> _Problem statement_
Find each line in the records below that contains the word "down", and copy it out.

== == ==

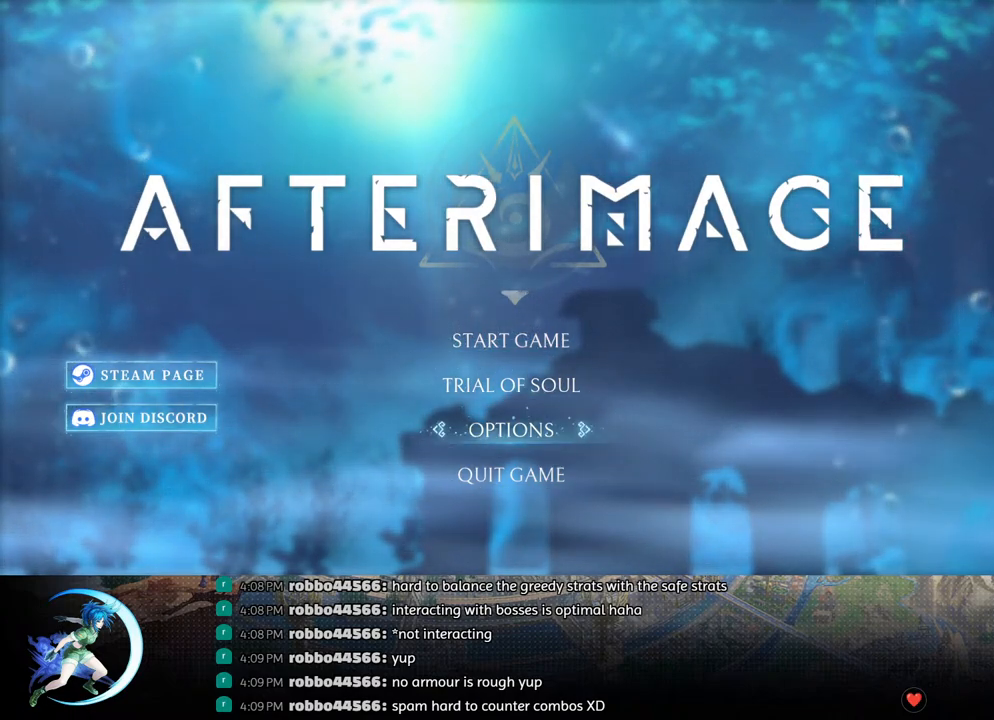
{"buttons": [], "left_stick": "center", "right_stick": "center", "events": [[117, "CROSS", "down"], [250, "CROSS", "up"]]}
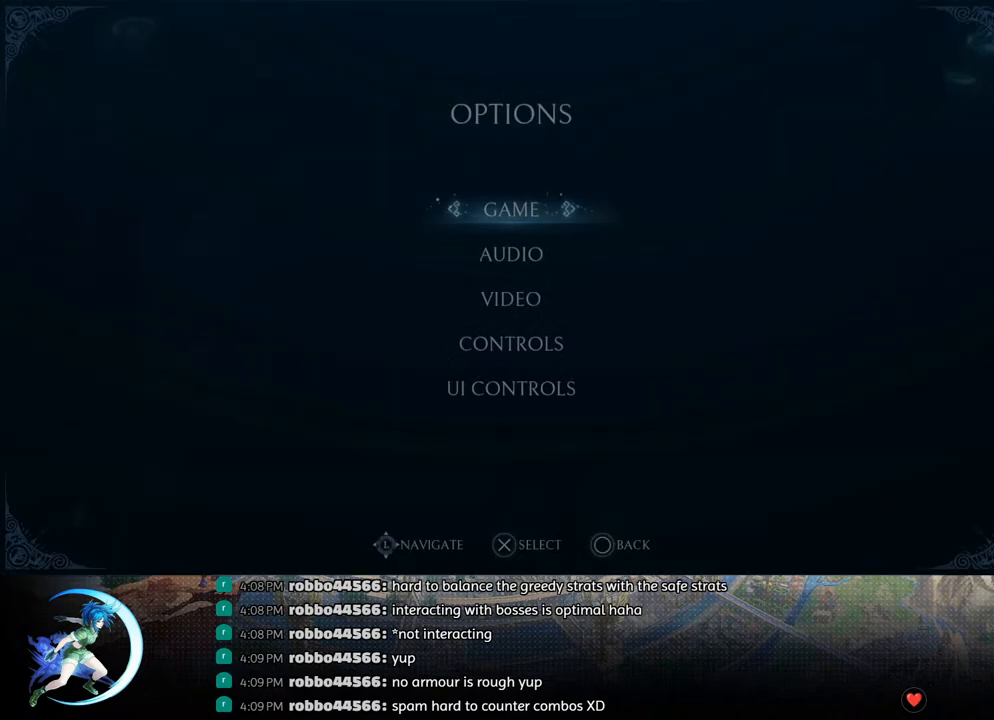
{"buttons": [], "left_stick": "center", "right_stick": "center", "events": []}
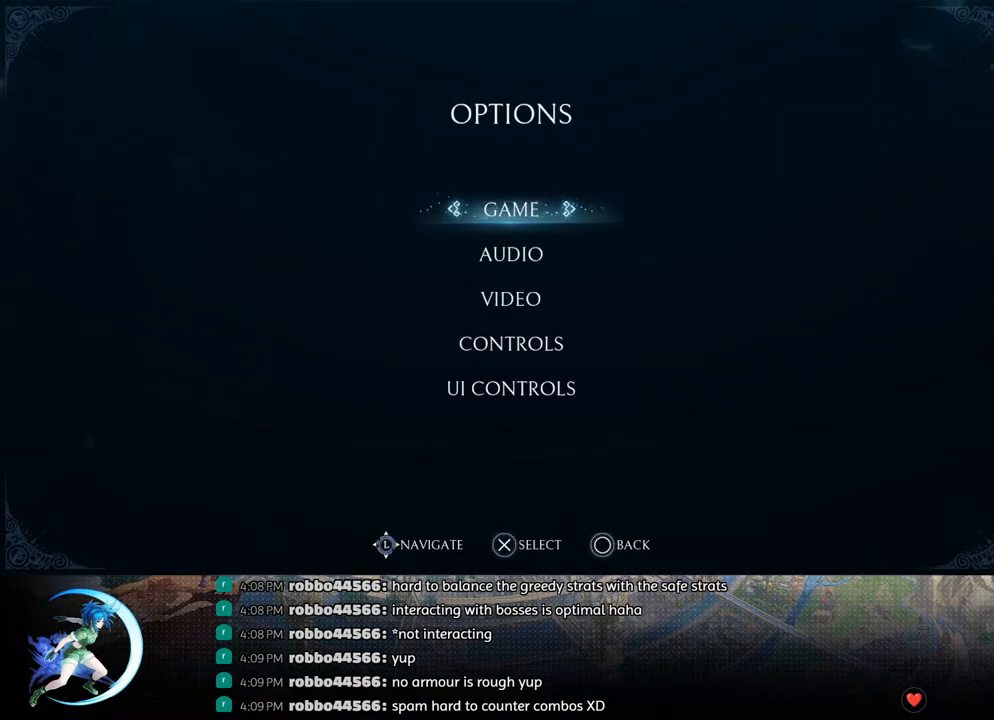
{"buttons": [], "left_stick": "center", "right_stick": "center", "events": []}
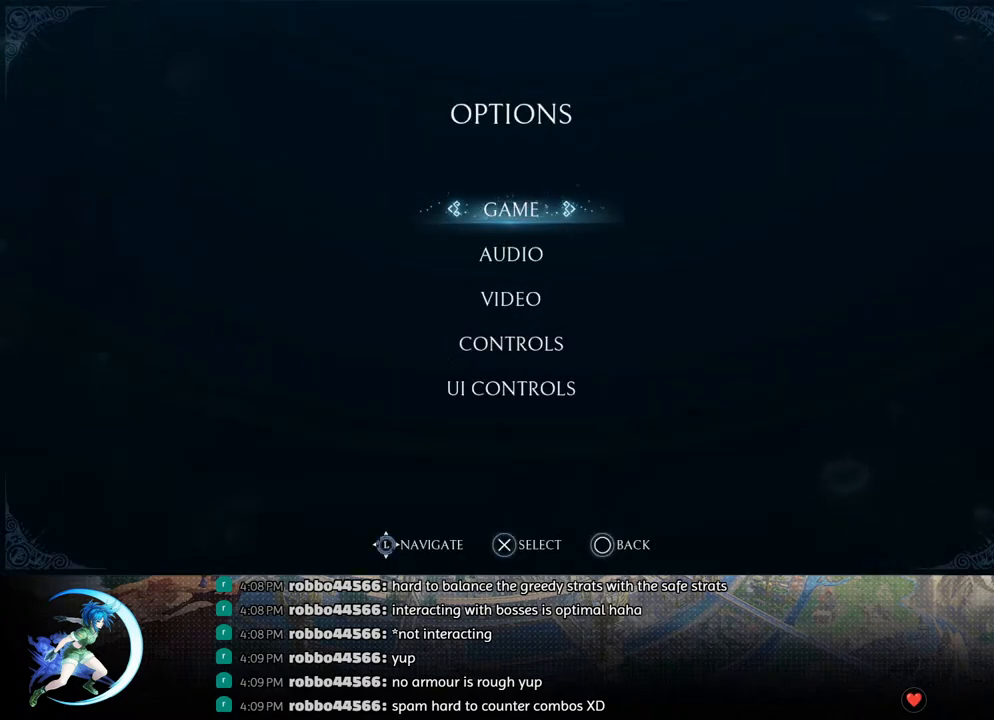
{"buttons": [], "left_stick": "center", "right_stick": "center", "events": []}
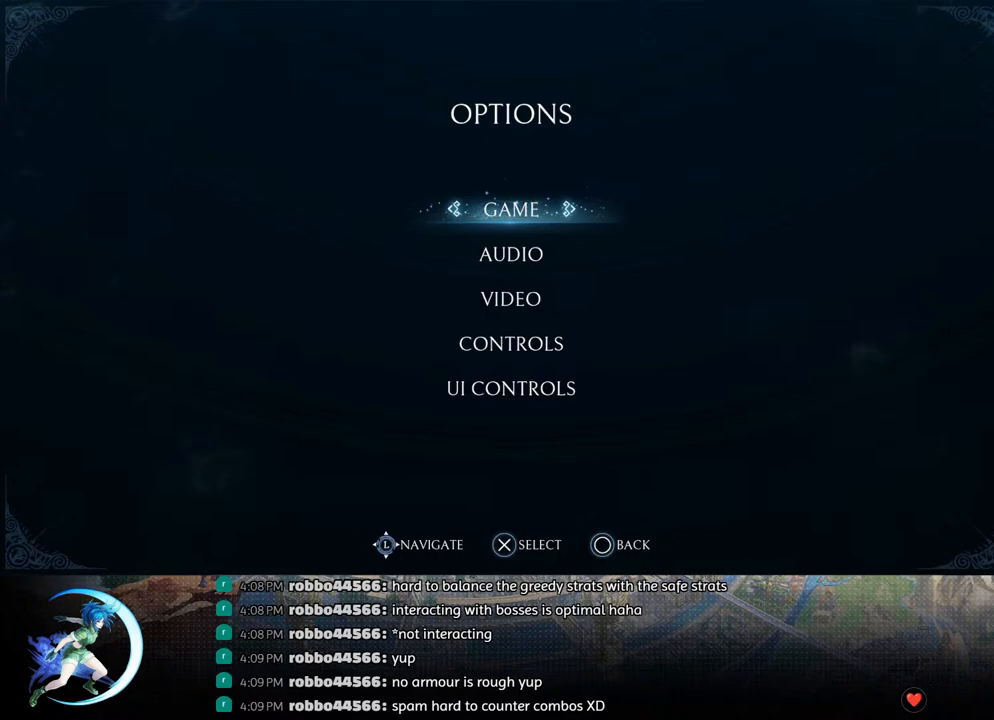
{"buttons": [], "left_stick": "center", "right_stick": "center", "events": []}
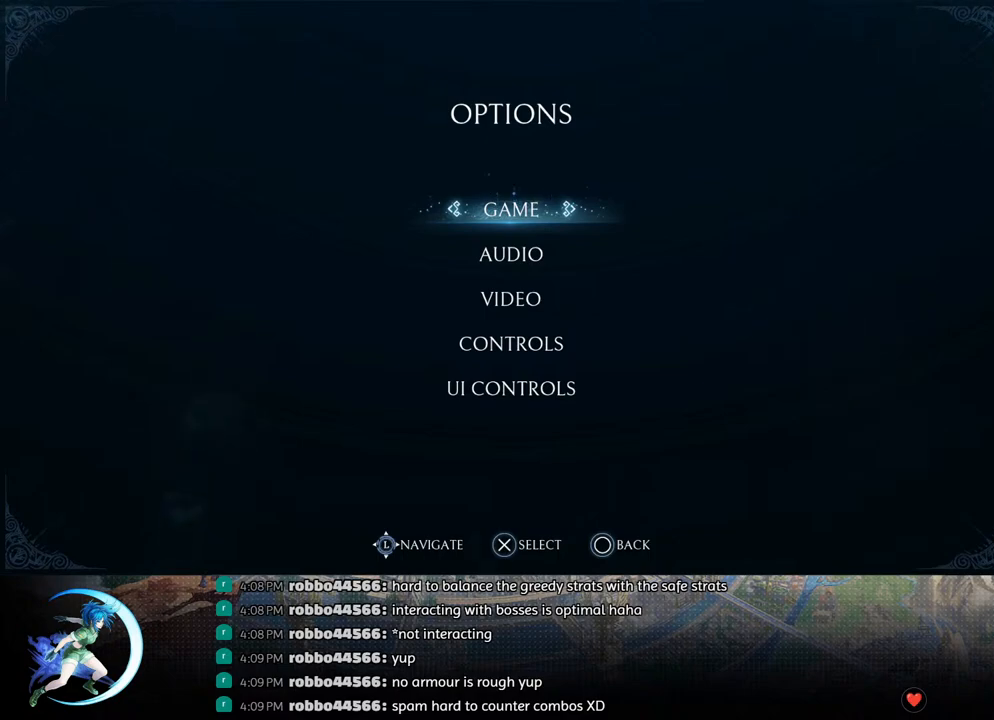
{"buttons": [], "left_stick": "center", "right_stick": "center", "events": [[333, "DPAD_DOWN", "down"], [433, "DPAD_DOWN", "up"]]}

== == ==

> _Completed exercise_
{"buttons": [], "left_stick": "center", "right_stick": "center", "events": [[117, "CROSS", "down"], [250, "CROSS", "up"]]}
{"buttons": [], "left_stick": "center", "right_stick": "center", "events": [[333, "DPAD_DOWN", "down"], [433, "DPAD_DOWN", "up"]]}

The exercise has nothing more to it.